Publié le 21 Mar 2017 - 16:49
COLLOQUE ETHNOLOGIE ET MEDIATION

Le Sénégal prend le relais

 

Le Président du comité d’organisation du colloque sur l’ethnologie, Pr Maguèye Kassé, a fait face à la presse hier, à l’Ucad 2. C’était pour dégager les grandes lignes de cette rencontre qui s’est déjà tenue en Allemagne et en France.

 

Dakar accueille, du 22 au 24 mars prochain, un colloque  sur le thème ‘’médiations africaines dans la construction  et la réappropriation  d’un savoir ethnologique’’. Il est organisé sous l’égide de l’Université Cheikh Anta Diop de Dakar (Ucad) et de l’Institut Frobenius de l’Université Goethe de Frankfort, entre autres institutions, selon les organisateurs qui ont fait face à la presse hier à l’Ucad.

Au moment où l’ethnologie est en crise dans beaucoup de pays, comme l’a dit hier l’un des initiateurs de ce colloque, Jean Louis Goerget, la rencontre de Dakar ‘’pose la question des médiations africaines d’une part dans la construction d’un savoir africaniste en Europe et d’autre part dans la réappropriation de ce savoir par les intellectuels africains pendant la décolonisation et au cours du développement des ‘’Etudes africaines’’  dans les universités des jeunes États indépendants’’. Après deux rencontres sur la question, hors du continent, c’est au tour du Sénégal d’accueillir cette rencontre.

‘’Il est intéressant de découvrir ce que pensent les intellectuels africains sur le sujet, ici même à Dakar. Parce que, ce qu’ils en pensent quand ils sont en Europe peut être différent de la vision qu’ils peuvent en avoir quand ils sont chez eux’’, a soutenu Jean Louis Goerget. Par conséquent, comme l’a souligné ce dernier, ‘’ce sera une confrontation utile’’. D’autant plus que la manifestation va s’inscrire dans la continuité de ce qui a été entamé en France et en Allemagne où se sont tenues les deux premières sessions de ce colloque.

En outre, les participants dont de nombreux professeurs  d’universités d’Afrique, de l’Amérique, de l’Europe, échangeront sur ‘’colonialisme, ethnologie et constitution de savoirs ; médiations ethnologiques et interculturelles ; post-colonialisme et décolonisation des savoirs ’’ au cours des 3 jours, tel que l’a fait savoir le Pr Maguèye Kassé. En d’autres termes, ‘’les fondements empiriques d’un savoir ethnologique et le rôle crucial mais souvent sous-estimé des intermédiaires africains (guides, traducteurs, élites politiques et savantes…) dans l’appropriation et la construction d’un savoir africaniste se basant sur une approche de terrain’’, seront examinés.
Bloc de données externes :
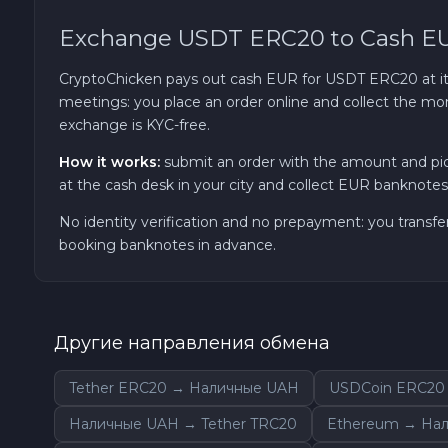
Exchange USDT ERC20 to Cash E
TRON TRX
CryptoChicken pays out cash EUR for USDT ERC20 at its 
Solana SOL
meetings: you place an order online and collect the mon
exchange is KYC-free.
Bitcoin Cash BCH
How it works:
submit an order with the amount and pi
at the cash desk in your city and collect EUR banknotes 
Gram (Toncoin) GRAM
No identity verification and no prepayment: you transfe
booking banknotes in advance.
Official Trump TRUMP
Arbitrum ARB
Другие направления обмена
Dogecoin DOGE
Tether ERC20 → Наличные UAH
USDCoin ERC20
Zcash ZEC
Наличные UAH → Tether TRC20
Ethereum → На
Car, rien n’a pu être fait sans l’appui de ceux que les conférenciers appellent les ‘’médiateurs’’. Aussi, sous un autre registre plus actuel, comme l’a dit l’un des organisateurs hier, Richard Kuba, ‘’aujourd’hui on a besoin de médiateurs pour faire connaître l’Afrique à l’Europe. La connaissance de l’Europe sur ce continent est minime’’.

Les panélistes se pencheront ensuite sur l’émergence et le développement des études africaines en Afrique. ‘’Elles reposaient paradoxalement sur des corpus de savoirs plus anciens, accumulés majoritairement avant et pendant la période coloniale et par une ethnologie que la plupart des universitaires postcoloniaux en Afrique accusaient d’être l’enfant du colonialisme. Par conséquent, les sujets ethnologiques se trouvèrent confinés dans des disciplines aux connotations plus neutres comme l’histoire ou la sociologie’’, a expliqué M. Kassé.

Par ailleurs, à côté des panels, est prévue une exposition sur ‘’Art rupestre : de la contribution africaine à la découverte d’un patrimoine universel’’. Elle sera officiellement ouverte le 23 mars au musée Théodore Monod de l’Institut fondamental d’Afrique noire (Ifan). Elle est ‘’centrée sur une sélection d’œuvres d’art rupestre du Frobenius institut de Francfort-sur-le-Main, provenant essentiellement d’Afrique du Nord et d’Afrique australe, qui remontent jusqu’à dix mille ans et au-delà, et dont la signification reste aujourd’hui encore mystérieuses’’. Des images qui reviennent au continent auquel elles appartiennent. Elles proviennent des grottes et sont constituée de gravures, de peintures, de croquis etc.